Lou Partlow

Profile
- Position: Running back

Personal information
- Born: October 9, 1892 Miamisburg, Ohio, U.S.
- Died: April 14, 1981 (age 88) Burbank, California, U.S.

Career information
- College: None

Career history
- 1914–1927: West Carrollton Paper Company, Dayton Triangles

= Lou Partlow =

American football player (1892–1981)

Louis (or Lewis) Jerald Partlow (October 9, 1892 - April 14, 1981) was a running back who played ten seasons with the Dayton Triangles in the National Football League (NFL). He is always remembered for being the first professional footballer to score an official touchdown in NFL history.
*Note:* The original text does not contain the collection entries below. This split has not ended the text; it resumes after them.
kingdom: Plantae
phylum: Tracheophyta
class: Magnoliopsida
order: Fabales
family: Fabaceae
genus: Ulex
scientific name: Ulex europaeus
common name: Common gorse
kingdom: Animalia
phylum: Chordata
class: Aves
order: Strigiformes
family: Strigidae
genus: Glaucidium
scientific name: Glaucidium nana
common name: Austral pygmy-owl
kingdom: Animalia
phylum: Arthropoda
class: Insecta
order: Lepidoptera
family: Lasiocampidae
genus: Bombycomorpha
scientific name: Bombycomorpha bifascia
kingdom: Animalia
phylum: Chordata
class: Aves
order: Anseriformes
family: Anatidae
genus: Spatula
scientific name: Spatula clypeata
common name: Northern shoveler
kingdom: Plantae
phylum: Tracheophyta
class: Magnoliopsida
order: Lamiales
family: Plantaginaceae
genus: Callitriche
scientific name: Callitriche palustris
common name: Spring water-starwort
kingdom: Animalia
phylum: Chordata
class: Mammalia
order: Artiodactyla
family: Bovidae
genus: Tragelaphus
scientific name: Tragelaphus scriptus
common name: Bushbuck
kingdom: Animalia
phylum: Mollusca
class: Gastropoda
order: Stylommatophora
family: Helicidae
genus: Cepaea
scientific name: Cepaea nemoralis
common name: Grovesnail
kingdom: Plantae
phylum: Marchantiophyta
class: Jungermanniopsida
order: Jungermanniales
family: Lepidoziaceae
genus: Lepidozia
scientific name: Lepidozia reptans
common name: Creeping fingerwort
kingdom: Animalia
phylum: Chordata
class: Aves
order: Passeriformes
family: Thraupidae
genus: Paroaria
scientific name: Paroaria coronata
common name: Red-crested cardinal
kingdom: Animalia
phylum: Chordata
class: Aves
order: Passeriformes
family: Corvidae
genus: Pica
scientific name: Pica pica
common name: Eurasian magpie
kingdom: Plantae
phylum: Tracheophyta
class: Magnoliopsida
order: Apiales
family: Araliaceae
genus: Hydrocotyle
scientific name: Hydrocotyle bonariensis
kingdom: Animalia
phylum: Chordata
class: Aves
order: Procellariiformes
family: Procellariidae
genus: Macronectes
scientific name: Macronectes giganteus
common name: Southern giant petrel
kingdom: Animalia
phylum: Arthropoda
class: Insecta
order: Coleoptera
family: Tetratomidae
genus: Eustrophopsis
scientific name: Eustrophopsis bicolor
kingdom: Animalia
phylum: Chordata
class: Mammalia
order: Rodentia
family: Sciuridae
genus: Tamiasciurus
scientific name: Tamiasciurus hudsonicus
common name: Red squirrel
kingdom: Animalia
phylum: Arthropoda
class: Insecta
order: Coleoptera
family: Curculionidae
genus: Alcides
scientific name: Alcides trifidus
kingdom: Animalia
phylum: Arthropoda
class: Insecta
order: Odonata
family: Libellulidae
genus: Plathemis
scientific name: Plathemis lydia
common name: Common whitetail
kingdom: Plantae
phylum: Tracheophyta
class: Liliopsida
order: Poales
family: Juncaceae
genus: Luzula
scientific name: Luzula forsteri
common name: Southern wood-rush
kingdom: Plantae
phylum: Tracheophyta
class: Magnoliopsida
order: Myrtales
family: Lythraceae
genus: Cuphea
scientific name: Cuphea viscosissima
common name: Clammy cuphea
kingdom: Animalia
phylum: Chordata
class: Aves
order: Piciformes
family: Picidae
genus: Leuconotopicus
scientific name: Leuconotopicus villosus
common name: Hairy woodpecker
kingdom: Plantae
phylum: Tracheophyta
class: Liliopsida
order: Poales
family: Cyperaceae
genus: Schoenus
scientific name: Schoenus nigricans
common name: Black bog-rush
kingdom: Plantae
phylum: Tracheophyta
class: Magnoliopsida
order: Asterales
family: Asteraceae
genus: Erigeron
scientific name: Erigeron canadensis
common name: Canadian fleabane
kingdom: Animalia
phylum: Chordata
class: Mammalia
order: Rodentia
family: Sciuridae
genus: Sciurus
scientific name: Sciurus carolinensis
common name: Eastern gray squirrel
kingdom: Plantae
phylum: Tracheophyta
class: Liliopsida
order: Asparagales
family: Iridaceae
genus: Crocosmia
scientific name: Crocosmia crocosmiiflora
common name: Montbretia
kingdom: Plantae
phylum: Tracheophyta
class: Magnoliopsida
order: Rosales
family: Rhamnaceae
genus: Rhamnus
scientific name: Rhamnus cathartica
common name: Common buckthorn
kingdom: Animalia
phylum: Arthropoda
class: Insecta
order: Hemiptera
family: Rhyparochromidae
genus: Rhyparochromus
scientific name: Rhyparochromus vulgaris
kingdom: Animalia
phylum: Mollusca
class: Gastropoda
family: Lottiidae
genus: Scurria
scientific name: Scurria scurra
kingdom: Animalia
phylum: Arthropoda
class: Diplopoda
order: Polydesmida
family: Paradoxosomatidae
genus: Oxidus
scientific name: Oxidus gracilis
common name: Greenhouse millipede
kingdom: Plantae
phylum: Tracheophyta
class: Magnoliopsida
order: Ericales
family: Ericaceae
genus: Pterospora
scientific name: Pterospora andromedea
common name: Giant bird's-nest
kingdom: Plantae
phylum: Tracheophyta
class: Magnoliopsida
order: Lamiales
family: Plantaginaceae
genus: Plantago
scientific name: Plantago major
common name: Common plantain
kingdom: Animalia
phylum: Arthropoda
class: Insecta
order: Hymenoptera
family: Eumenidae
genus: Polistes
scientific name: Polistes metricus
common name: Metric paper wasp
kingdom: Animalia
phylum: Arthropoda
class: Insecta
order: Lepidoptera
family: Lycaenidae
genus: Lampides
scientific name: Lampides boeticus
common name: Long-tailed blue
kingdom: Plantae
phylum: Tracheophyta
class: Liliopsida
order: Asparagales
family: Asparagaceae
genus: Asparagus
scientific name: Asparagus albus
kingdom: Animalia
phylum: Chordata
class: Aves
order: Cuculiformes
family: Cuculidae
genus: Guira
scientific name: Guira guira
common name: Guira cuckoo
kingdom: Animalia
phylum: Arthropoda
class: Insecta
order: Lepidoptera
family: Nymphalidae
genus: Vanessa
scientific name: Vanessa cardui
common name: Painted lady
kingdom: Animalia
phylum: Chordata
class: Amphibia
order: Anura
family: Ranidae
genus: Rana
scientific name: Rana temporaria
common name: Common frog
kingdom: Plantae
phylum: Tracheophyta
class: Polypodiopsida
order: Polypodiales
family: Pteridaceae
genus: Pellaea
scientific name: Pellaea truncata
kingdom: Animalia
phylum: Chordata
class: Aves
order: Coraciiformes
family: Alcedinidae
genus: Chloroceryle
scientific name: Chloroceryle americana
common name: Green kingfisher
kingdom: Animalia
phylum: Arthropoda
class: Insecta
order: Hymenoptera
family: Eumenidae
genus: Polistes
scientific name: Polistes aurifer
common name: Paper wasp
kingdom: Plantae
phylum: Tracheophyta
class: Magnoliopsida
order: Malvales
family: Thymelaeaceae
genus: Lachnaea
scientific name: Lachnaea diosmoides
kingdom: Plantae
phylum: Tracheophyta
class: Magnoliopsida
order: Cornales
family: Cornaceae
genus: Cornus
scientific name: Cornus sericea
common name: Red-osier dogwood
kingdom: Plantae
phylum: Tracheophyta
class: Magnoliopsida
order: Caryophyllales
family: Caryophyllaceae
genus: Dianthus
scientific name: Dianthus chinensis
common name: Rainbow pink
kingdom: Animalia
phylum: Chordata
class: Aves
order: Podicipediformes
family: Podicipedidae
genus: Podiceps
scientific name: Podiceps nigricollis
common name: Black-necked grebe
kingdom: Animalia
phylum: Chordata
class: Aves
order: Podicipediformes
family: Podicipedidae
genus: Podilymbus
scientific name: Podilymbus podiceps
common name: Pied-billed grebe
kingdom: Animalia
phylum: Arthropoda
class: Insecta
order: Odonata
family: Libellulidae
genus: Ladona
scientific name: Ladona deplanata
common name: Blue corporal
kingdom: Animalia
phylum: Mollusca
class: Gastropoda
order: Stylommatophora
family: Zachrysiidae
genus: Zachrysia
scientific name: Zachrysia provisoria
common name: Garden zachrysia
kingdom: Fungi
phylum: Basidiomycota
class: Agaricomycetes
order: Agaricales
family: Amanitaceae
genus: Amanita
Lou Partlow started in 1914 with the West Carrollton Paper Company team, where he earned the nickname "West Carrollton Battering Ram" due to his training routine which involved deliberately smashing into trees. Partlow also played with the Cincinnati Celts before joining the Dayton Gym-Cadets in 1915, the year before they changed their name to the Dayton Triangles. On 3 October 1920, the Dayton Triangles beat the Columbus Panhandles 14–0 in the first ever NFL game, in which Partlow scored the first touchdown.

Partlow retired in 1927.

==Early life==
Louis was the seventh child (of eleven) born to Adam Granville Partlow (1857–1928) and Amanda Isabell Muirhead (1864–1947). His siblings: Clara, George, William Jesse, Gussie, Mary, Frank, Vernie (who died in early childhood), Madge, Violet and Dorothy.

==Personal life==
He went by "Lou".

He married Ruth Eloda Myers (1893–1981). She was the daughter of John Henry Myers and Mary Hipple. They had two daughters. The family lived in Ohio for many years, but in the 1950s Lou and Ruth moved to California. This is where they lived out the rest of their long lives, and are buried. Lou died at the age of 88, and Ruth at the age of 86. They are buried at Forest Lawn Memorial Park, Hollywood Hills.